TIME: What about measuring cell-phone and iPod use?

SW: Everywhere you are walking, the PPM can pick up on the audio. But for iPods, we can either measure what you download from your PC--and even how often you're using it at your PC--or put in a little attachment that would go onto the headset. For cell phones, we would probably use a software application. We have them working in our labs now.

TIME: Have you decided on a joint venture with Arbitron, which would allow you to use the PPM for television?

SW: We're planning to make a decision in the first quarter for the option to use the PPM to measure TV.

TIME: How will you analyze so much data?

SW: [Clients] will probably get separate reports for the regular overnight ratings, the video-on-demand audience, the iPod audience, the Internet and DVR audiences.

TIME: What's the holy grail of ratings?

SW: The combination of what media were you exposed to and therefore what products you bought.

TIME: How close is Nielsen to that?

SW: In Project Apollo, people scan all their product purchases and also have a PPM that keeps track of what media they're exposed to. In the same group of households, we're looking at both things. The test should continue through the summer.

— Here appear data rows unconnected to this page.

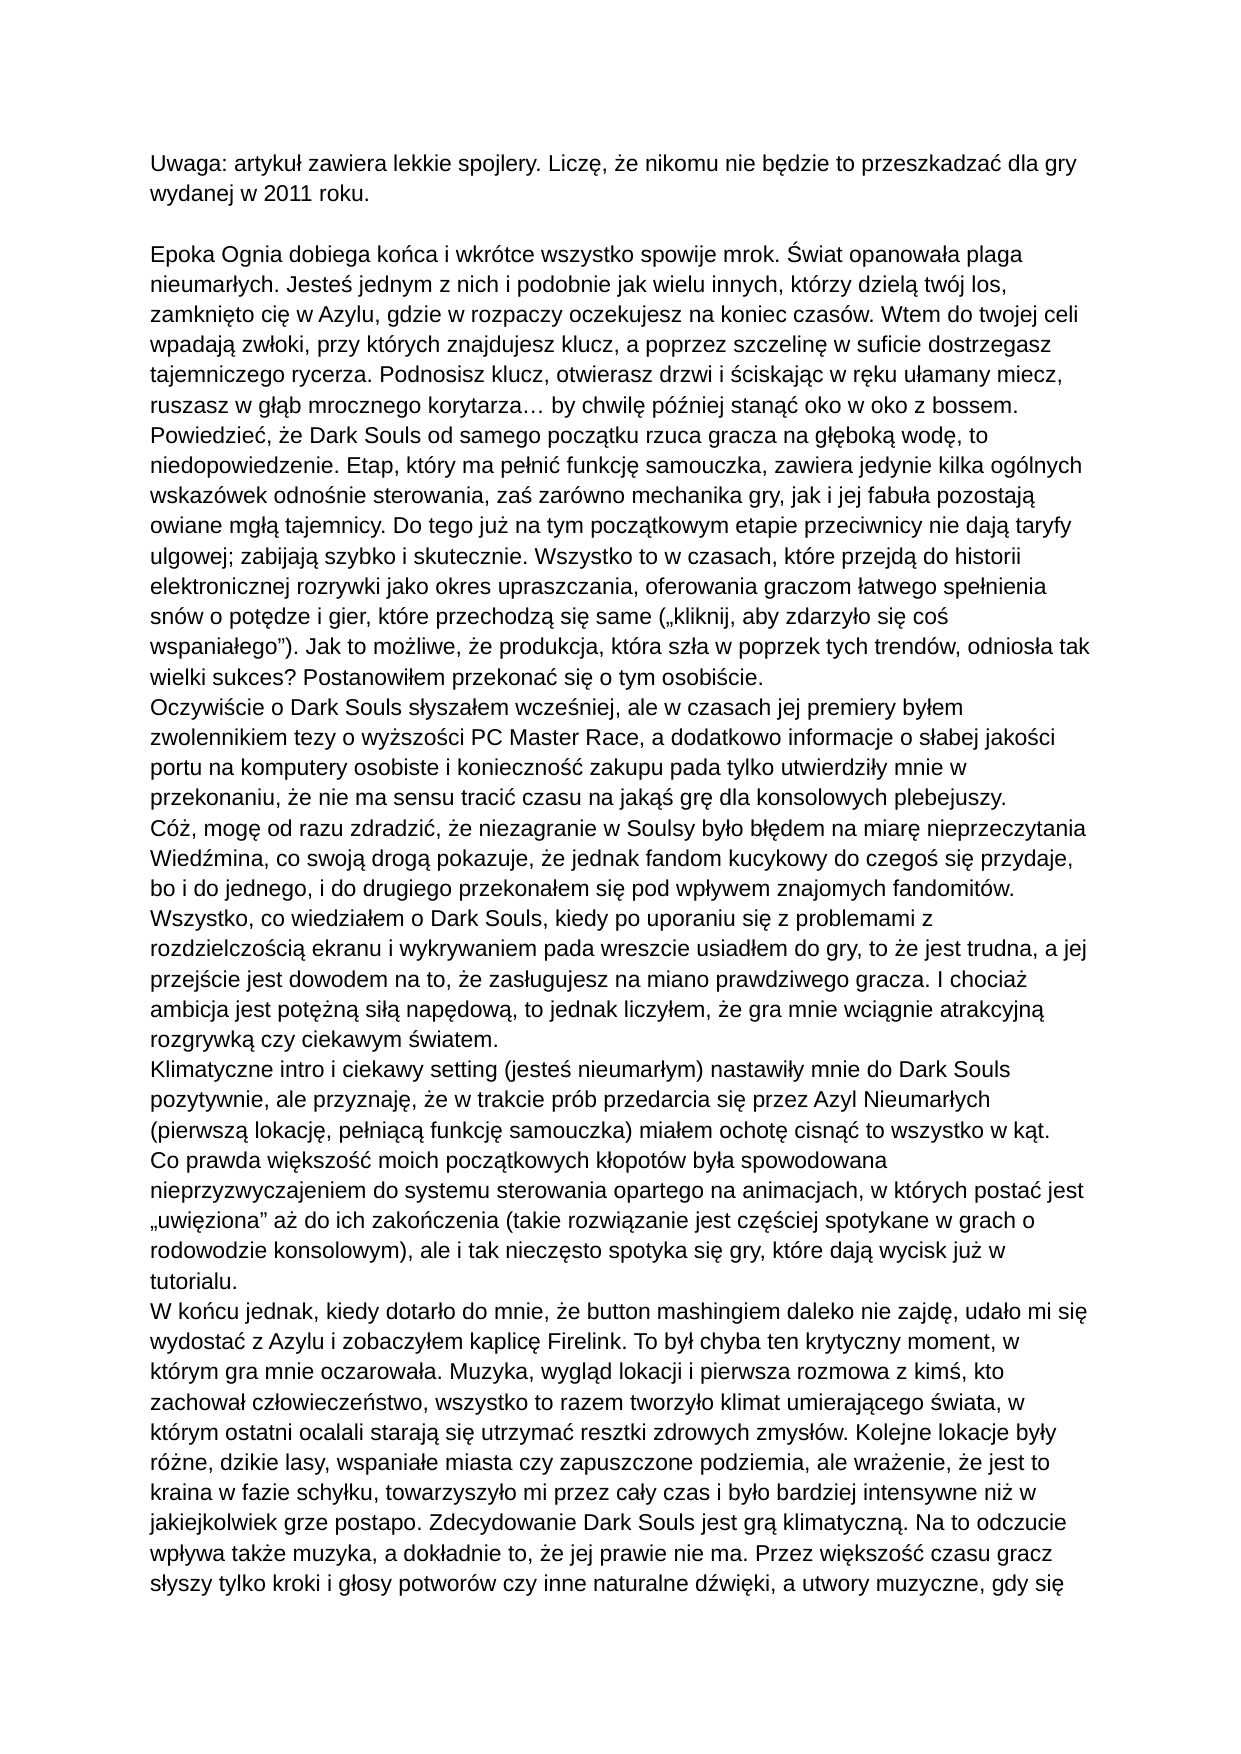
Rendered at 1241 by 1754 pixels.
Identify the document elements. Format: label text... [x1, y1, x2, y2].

text Oczywiście o Dark Souls słyszałem wcześniej, ale w czasach jej premiery byłem zwolennikiem tezy o wyższości PC Master Race, a dodatkowo informacje o słabej jakości portu na komputery osobiste i konieczność zakupu pada tylko utwierdziły mnie w przekonaniu, że nie ma sensu tracić czasu na jakąś grę dla konsolowych plebejuszy. [150, 694, 1090, 811]
text Epoka Ognia dobiega końca i wkrótce wszystko spowije mrok. Świat opanowała plaga nieumarłych. Jesteś jednym z nich i podobnie jak wielu innych, którzy dzielą twój los, zamknięto cię w Azylu, gdzie w rozpaczy oczekujesz na koniec czasów. Wtem do twojej celi wpadają zwłoki, przy których znajdujesz klucz, a poprzez szczelinę w suficie dostrzegasz tajemniczego rycerza. Podnosisz klucz, otwierasz drzwi i ściskając w ręku ułamany miecz, ruszasz w głąb mrocznego korytarza… by chwilę później stanąć oko w oko z bossem. [150, 241, 1090, 418]
text Co prawda większość moich początkowych kłopotów była spowodowana nieprzyzwyczajeniem do systemu sterowania opartego na animacjach, w których postać jest „uwięziona” aż do ich zakończenia (takie rozwiązanie jest częściej spotykane w grach o rodowodzie konsolowym), ale i tak nieczęsto spotyka się gry, które dają wycisk już w tutorialu. [150, 1147, 1090, 1294]
text W końcu jednak, kiedy dotarło do mnie, że button mashingiem daleko nie zajdę, udało mi się wydostać z Azylu i zobaczyłem kaplicę Firelink. To był chyba ten krytyczny moment, w którym gra mnie oczarowała. Muzyka, wygląd lokacji i pierwsza rozmowa z kimś, kto zachował człowieczeństwo, wszystko to razem tworzyło klimat umierającego świata, w którym ostatni ocalali starają się utrzymać resztki zdrowych zmysłów. Kolejne lokacje były różne, dzikie lasy, wspaniałe miasta czy zapuszczone podziemia, ale wrażenie, że jest to kraina w fazie schyłku, towarzyszyło mi przez cały czas i było bardziej intensywne niż w jakiejkolwiek grze postapo. Zdecydowanie Dark Souls jest grą klimatyczną. Na to odczucie wpływa także muzyka, a dokładnie to, że jej prawie nie ma. Przez większość czasu gracz słyszy tylko kroki i głosy potworów czy inne naturalne dźwięki, a utwory muzyczne, gdy się [150, 1298, 1090, 1596]
text Wszystko, co wiedziałem o Dark Souls, kiedy po uporaniu się z problemami z rozdzielczością ekranu i wykrywaniem pada wreszcie usiadłem do gry, to że jest trudna, a jej przejście jest dowodem na to, że zasługujesz na miano prawdziwego gracza. I chociaż ambicja jest potężną siłą napędową, to jednak liczyłem, że gra mnie wciągnie atrakcyjną rozgrywką czy ciekawym światem. [150, 905, 1090, 1052]
text Cóż, mogę od razu zdradzić, że niezagranie w Soulsy było błędem na miarę nieprzeczytania Wiedźmina, co swoją drogą pokazuje, że jednak fandom kucykowy do czegoś się przydaje, bo i do jednego, i do drugiego przekonałem się pod wpływem znajomych fandomitów. [150, 814, 1090, 901]
text Klimatyczne intro i ciekawy setting (jesteś nieumarłym) nastawiły mnie do Dark Souls pozytywnie, ale przyznaję, że w trakcie prób przedarcia się przez Azyl Nieumarłych (pierwszą lokację, pełniącą funkcję samouczka) miałem ochotę cisnąć to wszystko w kąt. [150, 1056, 1090, 1143]
text Uwaga: artykuł zawiera lekkie spojlery. Liczę, że nikomu nie będzie to przeszkadzać dla gry wydanej w 2011 roku. [150, 150, 1090, 207]
text Powiedzieć, że Dark Souls od samego początku rzuca gracza na głęboką wodę, to niedopowiedzenie. Etap, który ma pełnić funkcję samouczka, zawiera jedynie kilka ogólnych wskazówek odnośnie sterowania, zaś zarówno mechanika gry, jak i jej fabuła pozostają owiane mgłą tajemnicy. Do tego już na tym początkowym etapie przeciwnicy nie dają taryfy ulgowej; zabijają szybko i skutecznie. Wszystko to w czasach, które przejdą do historii elektronicznej rozrywki jako okres upraszczania, oferowania graczom łatwego spełnienia snów o potędze i gier, które przechodzą się same („kliknij, aby zdarzyło się coś wspaniałego”). Jak to możliwe, że produkcja, która szła w poprzek tych trendów, odniosła tak wielki sukces? Postanowiłem przekonać się o tym osobiście. [150, 422, 1090, 690]
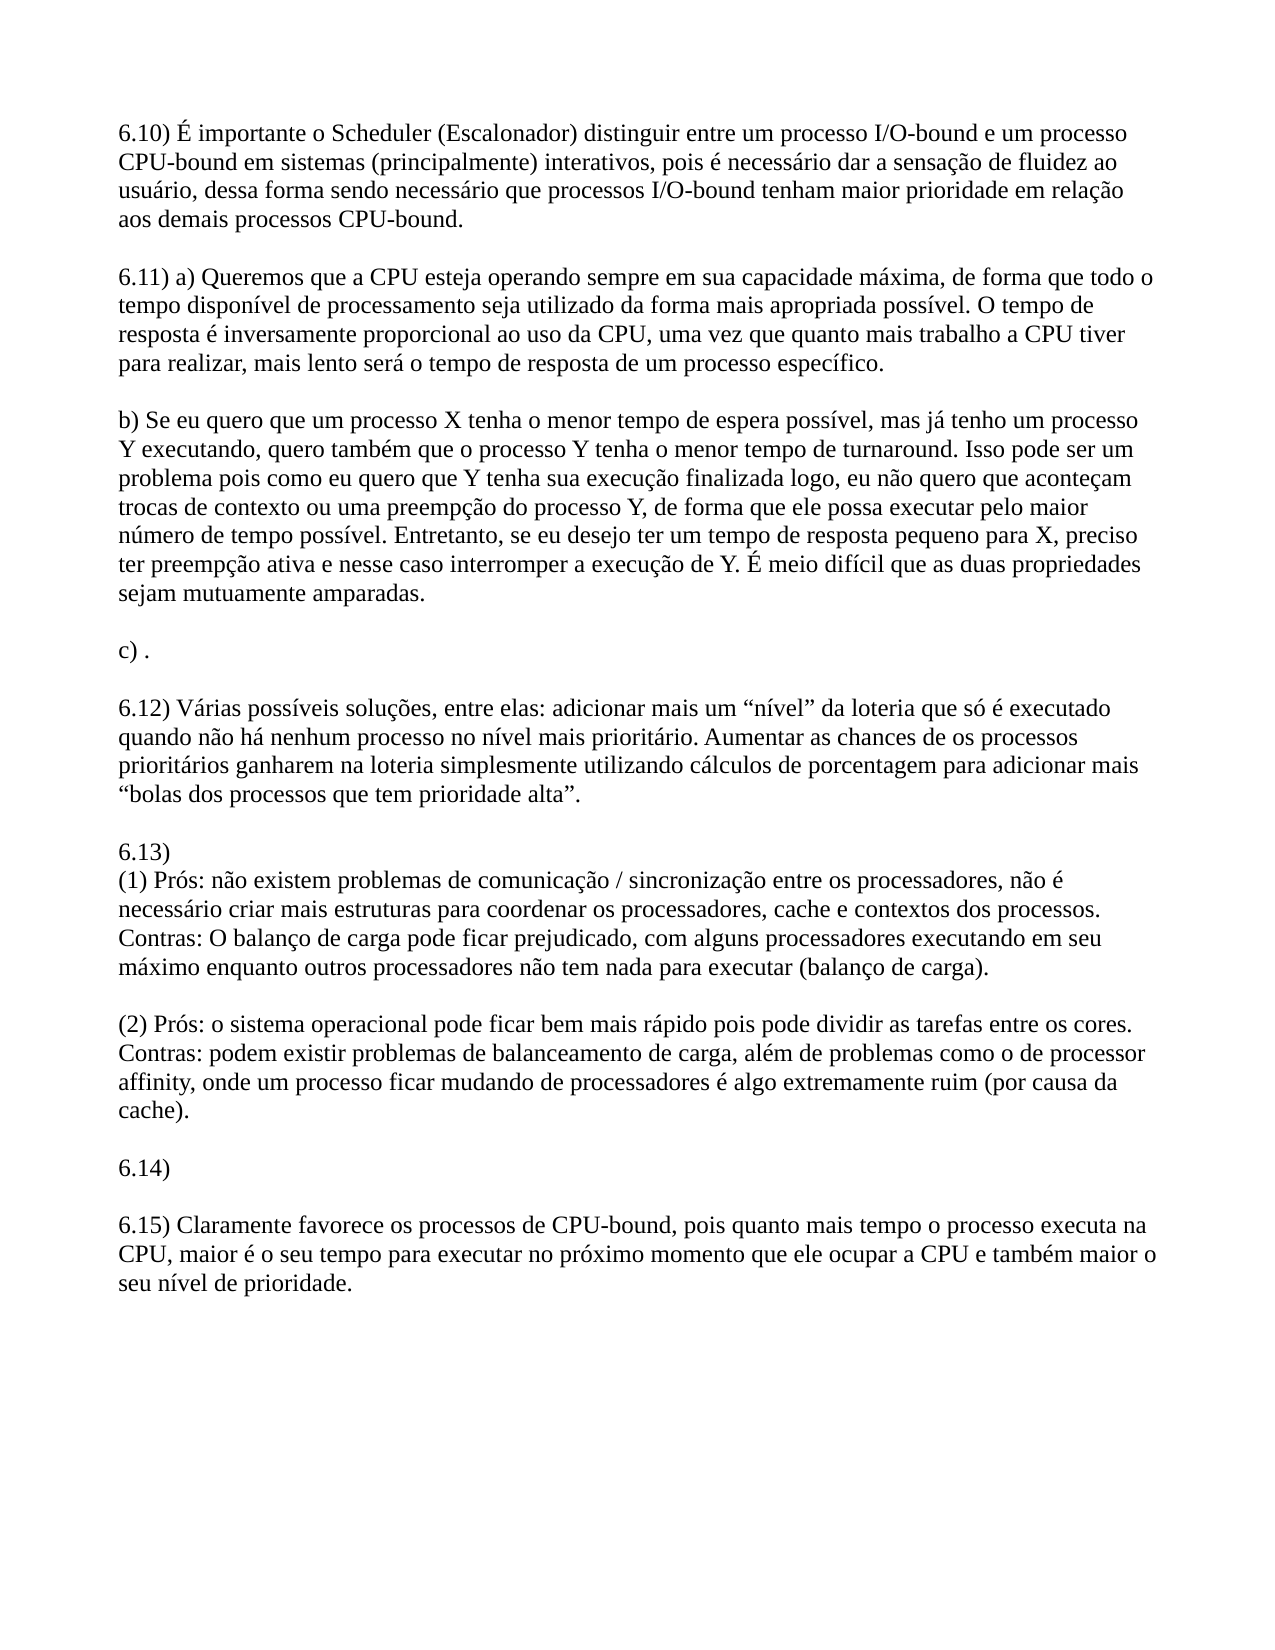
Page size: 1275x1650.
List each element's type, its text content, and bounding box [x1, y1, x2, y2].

text b) Se eu quero que um processo X tenha o menor tempo de espera possível, mas já tenho um processo Y executando, quero também que o processo Y tenha o menor tempo de turnaround. Isso pode ser um problema pois como eu quero que Y tenha sua execução finalizada logo, eu não quero que aconteçam trocas de contexto ou uma preempção do processo Y, de forma que ele possa executar pelo maior número de tempo possível. Entretanto, se eu desejo ter um tempo de resposta pequeno para X, preciso ter preempção ativa e nesse caso interromper a execução de Y. É meio difícil que as duas propriedades sejam mutuamente amparadas. [118, 406, 1157, 607]
text c) . [118, 636, 1157, 664]
text 6.10) É importante o Scheduler (Escalonador) distinguir entre um processo I/O-bound e um processo CPU-bound em sistemas (principalmente) interativos, pois é necessário dar a sensação de fluidez ao usuário, dessa forma sendo necessário que processos I/O-bound tenham maior prioridade em relação aos demais processos CPU-bound. [118, 118, 1157, 233]
text 6.11) a) Queremos que a CPU esteja operando sempre em sua capacidade máxima, de forma que todo o tempo disponível de processamento seja utilizado da forma mais apropriada possível. O tempo de resposta é inversamente proporcional ao uso da CPU, uma vez que quanto mais trabalho a CPU tiver para realizar, mais lento será o tempo de resposta de um processo específico. [118, 262, 1157, 377]
text (2) Prós: o sistema operacional pode ficar bem mais rápido pois pode dividir as tarefas entre os cores. Contras: podem existir problemas de balanceamento de carga, além de problemas como o de processor affinity, onde um processo ficar mudando de processadores é algo extremamente ruim (por causa da cache). [118, 1009, 1157, 1124]
text 6.14) [118, 1153, 1157, 1182]
text 6.12) Várias possíveis soluções, entre elas: adicionar mais um “nível” da loteria que só é executado quando não há nenhum processo no nível mais prioritário. Aumentar as chances de os processos prioritários ganharem na loteria simplesmente utilizando cálculos de porcentagem para adicionar mais “bolas dos processos que tem prioridade alta”. [118, 693, 1157, 808]
text 6.15) Claramente favorece os processos de CPU-bound, pois quanto mais tempo o processo executa na CPU, maior é o seu tempo para executar no próximo momento que ele ocupar a CPU e também maior o seu nível de prioridade. [118, 1211, 1157, 1297]
text 6.13) [118, 837, 1157, 866]
text (1) Prós: não existem problemas de comunicação / sincronização entre os processadores, não é necessário criar mais estruturas para coordenar os processadores, cache e contextos dos processos. Contras: O balanço de carga pode ficar prejudicado, com alguns processadores executando em seu máximo enquanto outros processadores não tem nada para executar (balanço de carga). [118, 866, 1157, 981]
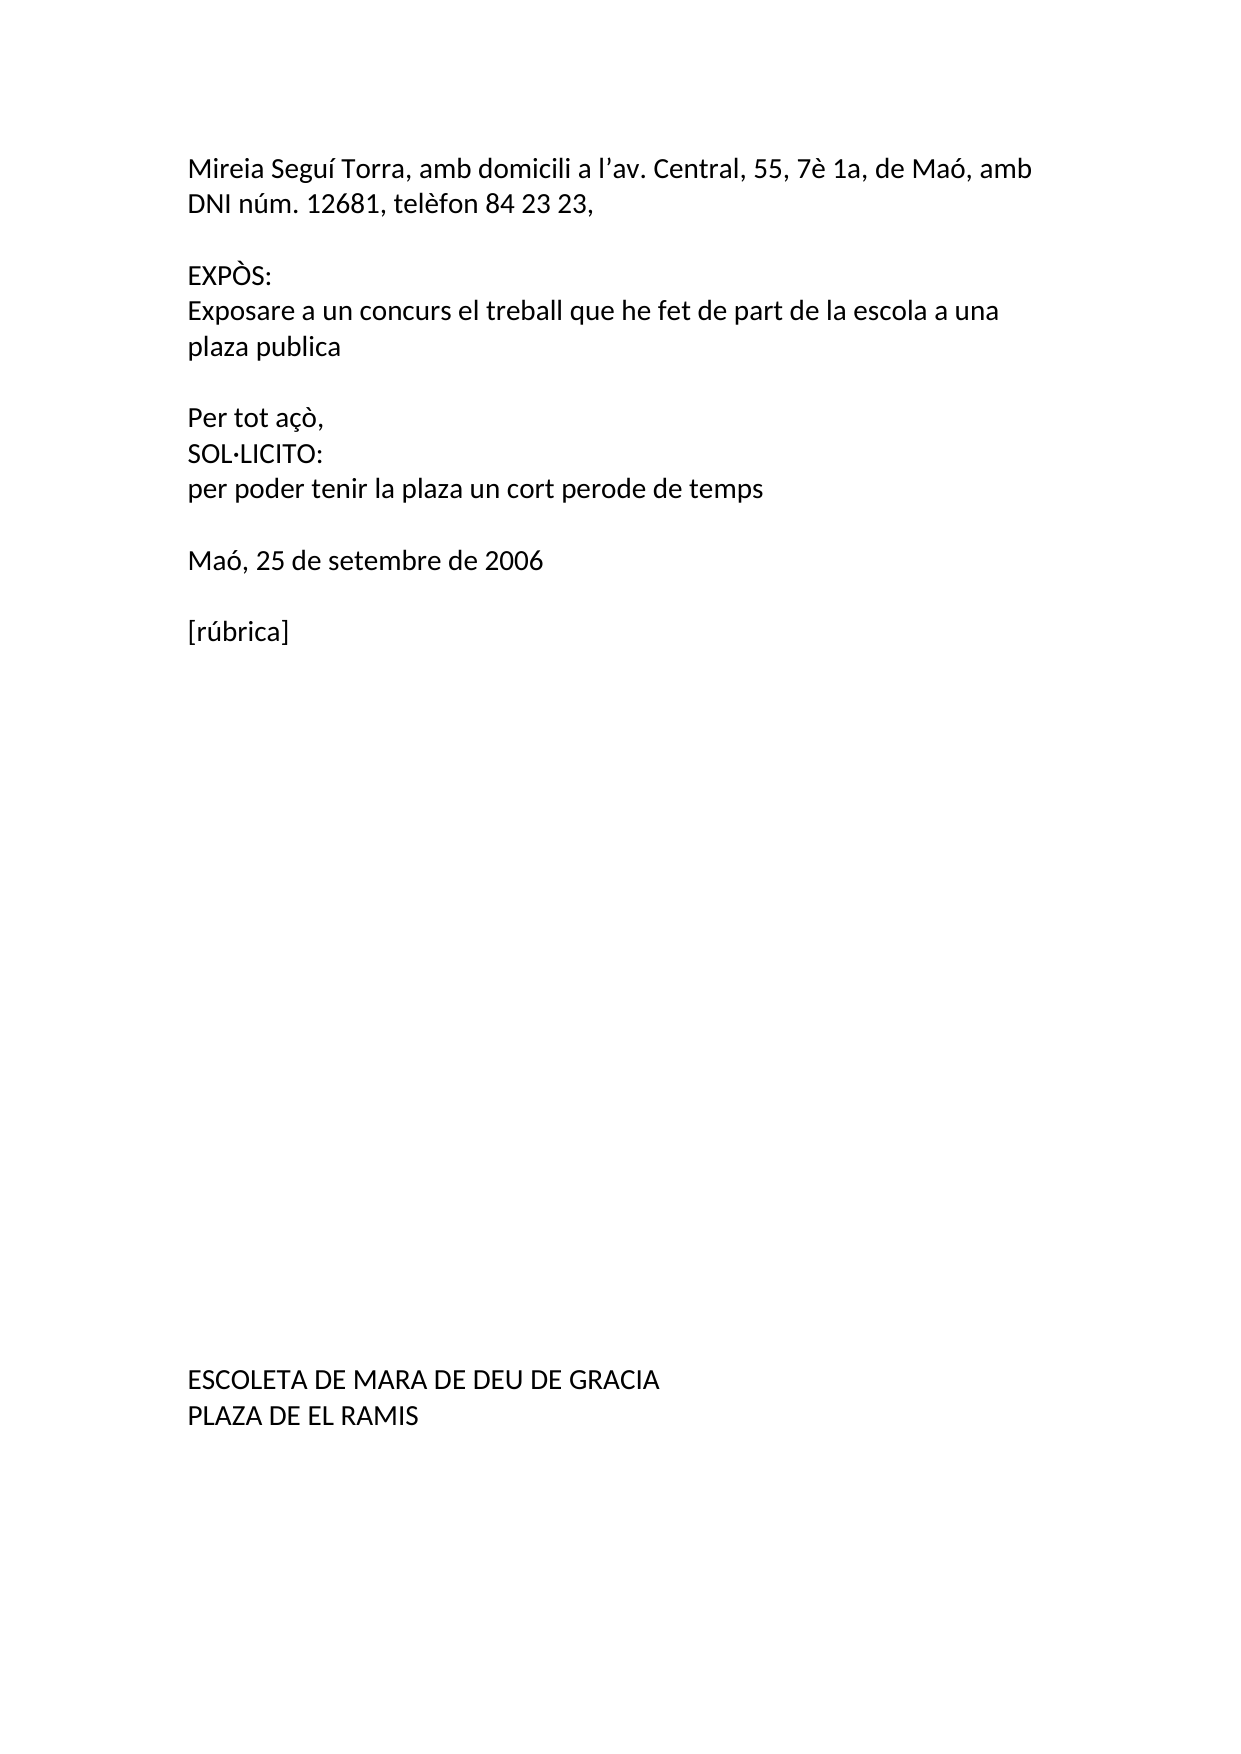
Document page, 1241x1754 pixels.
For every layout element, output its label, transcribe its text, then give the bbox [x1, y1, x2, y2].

text Per tot açò, [187, 399, 1053, 435]
text Maó, 25 de setembre de 2006 [187, 542, 1053, 577]
text [rúbrica] [187, 613, 1053, 649]
text per poder tenir la plaza un cort perode de temps [187, 471, 1053, 506]
text ESCOLETA DE MARA DE DEU DE GRACIA [187, 1361, 1053, 1397]
text Exposare a un concurs el treball que he fet de part de la escola a una plaza publica [187, 292, 1053, 364]
text DNI núm. 12681, telèfon 84 23 23, [187, 186, 1053, 221]
text SOL·LICITO: [187, 435, 1053, 471]
text Mireia Seguí Torra, amb domicili a l’av. Central, 55, 7è 1a, de Maó, amb [187, 150, 1053, 186]
text EXPÒS: [187, 257, 1053, 292]
text PLAZA DE EL RAMIS [187, 1397, 1053, 1432]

TIME: What do you think the future of advertising will look like?

SW: Some clients say that commercials will get shorter, down to five seconds, and longer, to grab your attention--not your typical 30-second commercial. They're doing more product placement in programming. They might sponsor the whole show without any traditional ads. How [content] gets distributed and how advertising might get wrapped around it--we'll see a lot of experiments and a lot of change.

TIME: Will television ever become obsolete?

SW: It will evolve. People still seem to want the entertainment and relaxation value of TV, but competition for screens is already happening.